Perspectives:   Consider why you spoke up – did you do this for them, for you, or some combination of the two?

  • If you acted because its doing something nice for someone else, then motivation is external (someone else) – so the lack of acknowledgement might leave you feeling slighted or offended. In other words, your connection or attachment to this moment remains open and unsatisfied until they close it with the acknowledgement.
  • If you acted because it felt like the right thing to do, then motivation is internal (for you) – so the lack of acknowledgement might not matter much. In other words, your connection or attachment to this moment was closed once you said something, leaving you free and clear.
  • If you acted because you have lost your wallet before, and you know how that feels and don’t wish that on other, then the motivation is empathy or compassion for another – so the lack of acknowledgement feels incomplete, possibly sad, because a genuine moment of connection was missed due their preoccupation. After all, we’re all fighting battles the other knows nothing about, who are you to judge?

Lesson:  How we change the perspective of our motivation changes how we may experience daily interactions.  If we are motivated by approval or acknowledgement, then we are highly subject to others actions and behaviors – and potentially much disappointment or anger.

Vanilla Scenario:   You are driving on the road at a reasonable speed, traffic is light and there are plenty of lanes available; nevertheless, someone comes right up behind you, tailgates you, and then passes and cuts in front of you before speeding off.

Question:  How does that make you feel, to have a driver behave so recklessly when there are plenty of other options available to them?


  • You might be enraged – this is no different than a personal attack or hostile form of harassment, especially since they could have easily gone around without issue, I’m gonna follow that dick and run them off the road!!
  • You might feel panicked – you were minding your own business, why pick on you, what did you do to deserve this? Get off the road and find a safe and public space ASAP!!
  • You might feel resigned – just another self-absorbed self-important ass on the road so preoccupied with their anger or issues they lost the ability to think, see, or care; humans suck. Fuck you fucker
  • You might feel indifferent – hey, clearly this person’s got issues, whatever those might be.

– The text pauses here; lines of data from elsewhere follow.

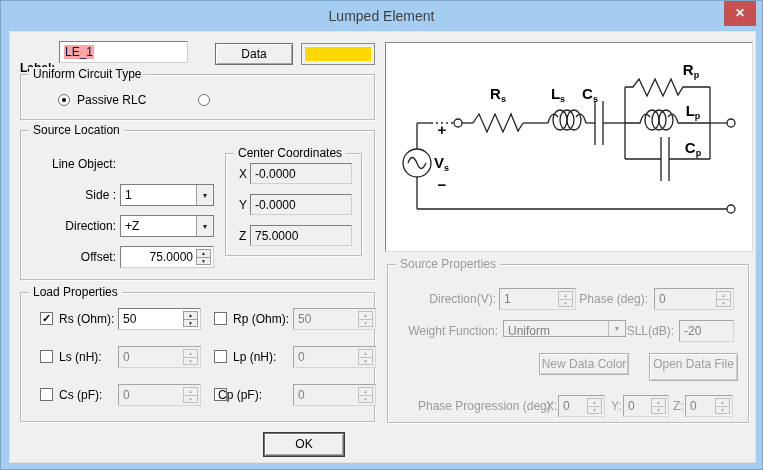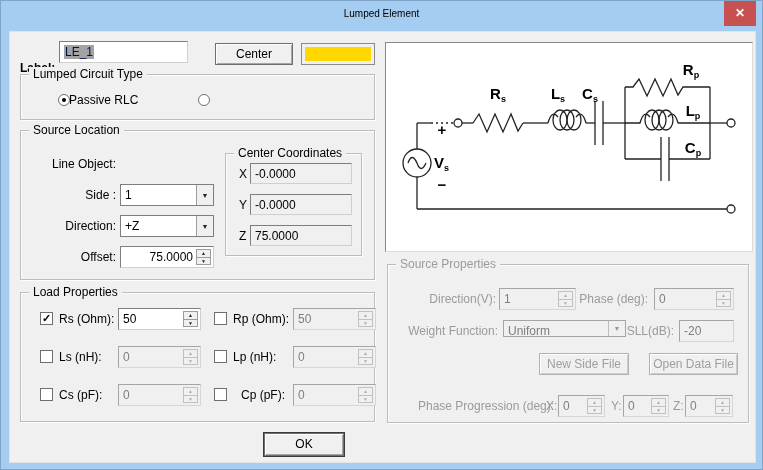--- a/index.html
+++ b/index.html
@@ -10,7 +10,7 @@
             border:1px solid #7fa5c9; }
   .titlebar { position:absolute; left:0; top:0; width:100%; height:30px; }
   .titlebar .title { position:absolute; left:0; right:0; top:7px; text-align:center;
-            font-size:10px; color:#000000; }
+            font-size:14px; color:#404040; }
   .close-btn { position:absolute; right:6px; top:0; width:32px; height:25px;
             background:#c75050; color:#fff; text-align:center; line-height:25px;
             font-size:12px; font-weight:bold; cursor:pointer; }

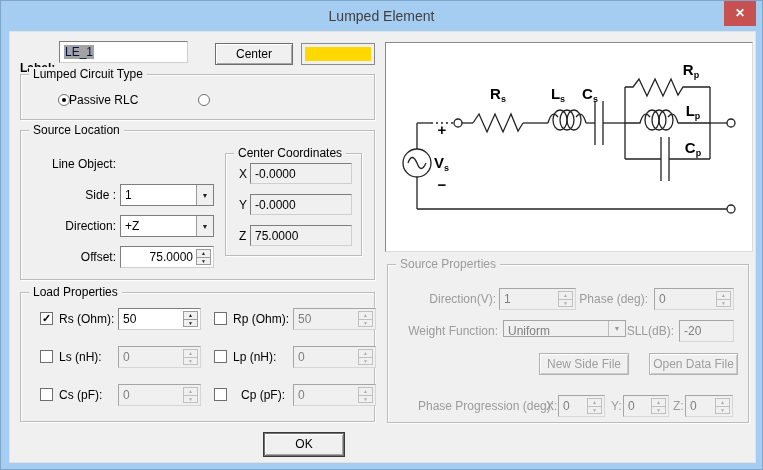--- a/index.html
+++ b/index.html
@@ -68,7 +68,7 @@
   .circuit-panel { position:absolute; left:375px; top:10px; width:368px; height:210px;
          background:#fff; border:1px solid; border-color:#8a8a8a #dcdcdc #dcdcdc #8a8a8a; }
 
-  .sel-text { background:#a3a3a3; color:#00104d; padding:0 1px;margin-top:21px; }
+  .sel-text { background:#fca5a5; color:#00104d; padding:0 1px;margin-top:21px; }
 </style>
 </head>
 <body>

Stay cool and calm, let the chaos move around me, I remain untouched.  Their problems do not necessitate change on my part.

Lesson:  The perspective we start with is often the one that we end with.  Are others out to get us, are we always picked on, or does humanity just plain suck?   It’s not uncommon to “double-down” on the beliefs we’ve already formed.   It’s hard to remain detached from those that TRY to influence us.

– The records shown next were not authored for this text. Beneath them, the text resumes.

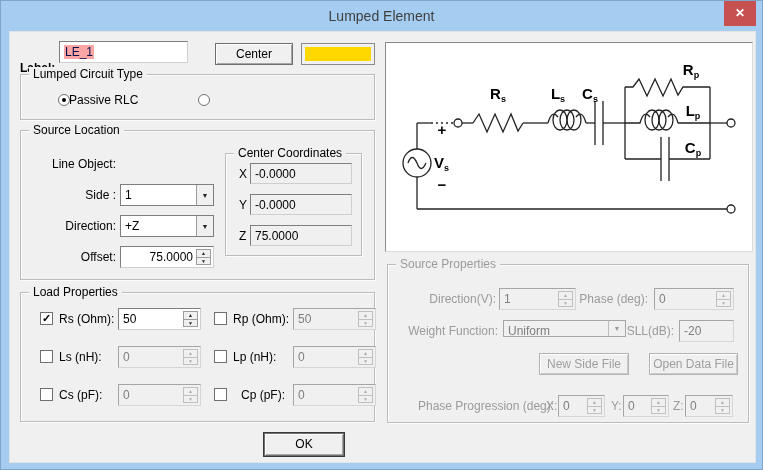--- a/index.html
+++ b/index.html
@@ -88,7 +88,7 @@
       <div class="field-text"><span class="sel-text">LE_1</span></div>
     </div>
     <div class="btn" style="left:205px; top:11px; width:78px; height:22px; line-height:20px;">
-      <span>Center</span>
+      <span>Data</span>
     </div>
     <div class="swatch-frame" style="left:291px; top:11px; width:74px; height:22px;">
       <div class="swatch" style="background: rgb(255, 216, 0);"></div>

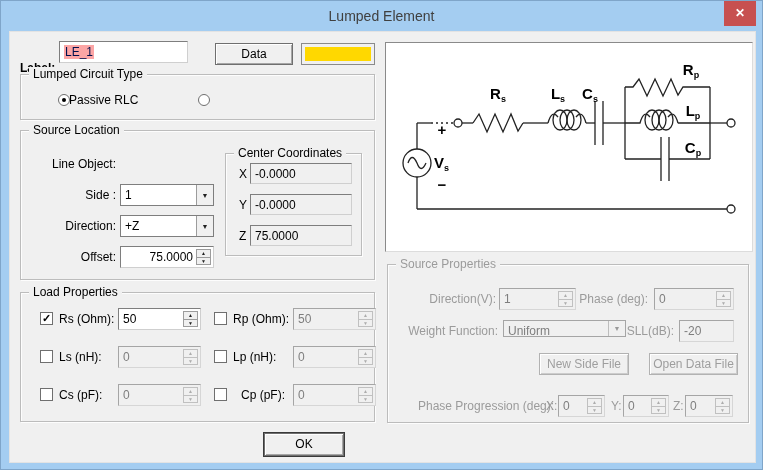--- a/index.html
+++ b/index.html
@@ -95,7 +95,7 @@
     </div>
 
     <div class="group" style="left:10px; top:42px; width:355px; height:46px;">
-      <span class="gtitle">Lumped Circuit Type</span>
+      <span class="gtitle">Uniform Circuit Type</span>
       <span class="radio sel" style="left:37px; top:19px;"></span>
       <span class="lbl" style="left:48px; top:18px;text-align:right;">Passive RLC</span>
       <span class="radio" style="left:177px; top:19px;"></span>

Lifestyle Scenario:   A couple is having a scene next to you, and you hear the bottom (a self-proclaimed submissive) say “no, not like that, higher and to the left.. there..  now harder.. no not like that.. there, just a little lighter..  oh no that’s not right at all, look its simple, see them…”

Question:  How does that make you feel, to hear a submissive or bottom micro-manage their scene top?


  • You might be completely and totally offended to see a “Top” take this sort of talk, and never have seen such blatant “topping from the bottom” with such attitude
  • You might feel a little awkward about the lack of tact, but perhaps the bottom is actually the Dom/me training a beginner Top
  • Hey, to each their own – but I’m not digging the vibe this is giving off, so I’m outta here…

Lesson:  How else might you look at this?   What other types of reactions might you have, and what actions would you take based on those?


Our perspective is often something projected onto the world around us, our experiences start from that bias or framework.  This is our world-view, and how we color it will define how we often receive it.  No perspective is inherently right or wrong, black or white – after all, changing one’s perspective is strictly a mental exercise to check or regulate yourself.  Rather, it’s a consideration about which view you choose as being healthier for you.  The actions you take based on those choices is what determines whether those choices are actually healthier or beneficial for you and those around you.